• [Directions for this task]: Restate each record exactly as it was written.

• [Supplied records]:
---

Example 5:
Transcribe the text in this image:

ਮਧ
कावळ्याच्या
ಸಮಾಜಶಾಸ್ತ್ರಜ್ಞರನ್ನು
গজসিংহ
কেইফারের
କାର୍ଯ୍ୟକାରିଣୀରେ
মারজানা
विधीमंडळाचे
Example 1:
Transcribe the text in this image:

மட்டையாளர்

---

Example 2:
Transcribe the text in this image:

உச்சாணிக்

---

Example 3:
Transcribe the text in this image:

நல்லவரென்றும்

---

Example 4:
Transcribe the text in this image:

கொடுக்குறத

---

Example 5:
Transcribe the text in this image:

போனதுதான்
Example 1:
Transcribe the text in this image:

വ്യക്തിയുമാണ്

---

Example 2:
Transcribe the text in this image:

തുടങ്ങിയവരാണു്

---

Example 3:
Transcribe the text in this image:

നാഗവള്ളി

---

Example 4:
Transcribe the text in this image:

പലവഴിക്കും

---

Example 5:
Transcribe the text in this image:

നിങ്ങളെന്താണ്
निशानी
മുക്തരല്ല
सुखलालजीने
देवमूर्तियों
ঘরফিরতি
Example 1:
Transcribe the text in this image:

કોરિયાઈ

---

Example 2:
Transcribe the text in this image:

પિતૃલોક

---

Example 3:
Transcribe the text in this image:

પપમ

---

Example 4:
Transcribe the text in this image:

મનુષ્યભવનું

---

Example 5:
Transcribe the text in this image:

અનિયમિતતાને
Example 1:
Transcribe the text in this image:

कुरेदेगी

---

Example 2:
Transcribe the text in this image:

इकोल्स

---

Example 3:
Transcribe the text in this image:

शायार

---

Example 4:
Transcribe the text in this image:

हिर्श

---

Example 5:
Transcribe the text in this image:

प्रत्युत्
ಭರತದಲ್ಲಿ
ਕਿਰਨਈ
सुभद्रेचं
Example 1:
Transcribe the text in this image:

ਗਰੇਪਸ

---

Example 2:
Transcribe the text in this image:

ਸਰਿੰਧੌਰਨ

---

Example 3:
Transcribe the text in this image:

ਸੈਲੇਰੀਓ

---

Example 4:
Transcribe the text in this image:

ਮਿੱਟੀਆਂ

• [Response for this exercise]:
---

Example 5:
Transcribe the text in this image:

ਮਧ
कावळ्याच्या
ಸಮಾಜಶಾಸ್ತ್ರಜ್ಞರನ್ನು
গজসিংহ
কেইফারের
କାର୍ଯ୍ୟକାରିଣୀରେ
মারজানা
विधीमंडळाचे
Example 1:
Transcribe the text in this image:

மட்டையாளர்

---

Example 2:
Transcribe the text in this image:

உச்சாணிக்

---

Example 3:
Transcribe the text in this image:

நல்லவரென்றும்

---

Example 4:
Transcribe the text in this image:

கொடுக்குறத

---

Example 5:
Transcribe the text in this image:

போனதுதான்
Example 1:
Transcribe the text in this image:

വ്യക്തിയുമാണ്

---

Example 2:
Transcribe the text in this image:

തുടങ്ങിയവരാണു്

---

Example 3:
Transcribe the text in this image:

നാഗവള്ളി

---

Example 4:
Transcribe the text in this image:

പലവഴിക്കും

---

Example 5:
Transcribe the text in this image:

നിങ്ങളെന്താണ്
निशानी
മുക്തരല്ല
सुखलालजीने
देवमूर्तियों
ঘরফিরতি
Example 1:
Transcribe the text in this image:

કોરિયાઈ

---

Example 2:
Transcribe the text in this image:

પિતૃલોક

---

Example 3:
Transcribe the text in this image:

પપમ

---

Example 4:
Transcribe the text in this image:

મનુષ્યભવનું

---

Example 5:
Transcribe the text in this image:

અનિયમિતતાને
Example 1:
Transcribe the text in this image:

कुरेदेगी

---

Example 2:
Transcribe the text in this image:

इकोल्स

---

Example 3:
Transcribe the text in this image:

शायार

---

Example 4:
Transcribe the text in this image:

हिर्श

---

Example 5:
Transcribe the text in this image:

प्रत्युत्
ಭರತದಲ್ಲಿ
ਕਿਰਨਈ
सुभद्रेचं
Example 1:
Transcribe the text in this image:

ਗਰੇਪਸ

---

Example 2:
Transcribe the text in this image:

ਸਰਿੰਧੌਰਨ

---

Example 3:
Transcribe the text in this image:

ਸੈਲੇਰੀਓ

---

Example 4:
Transcribe the text in this image:

ਮਿੱਟੀਆਂ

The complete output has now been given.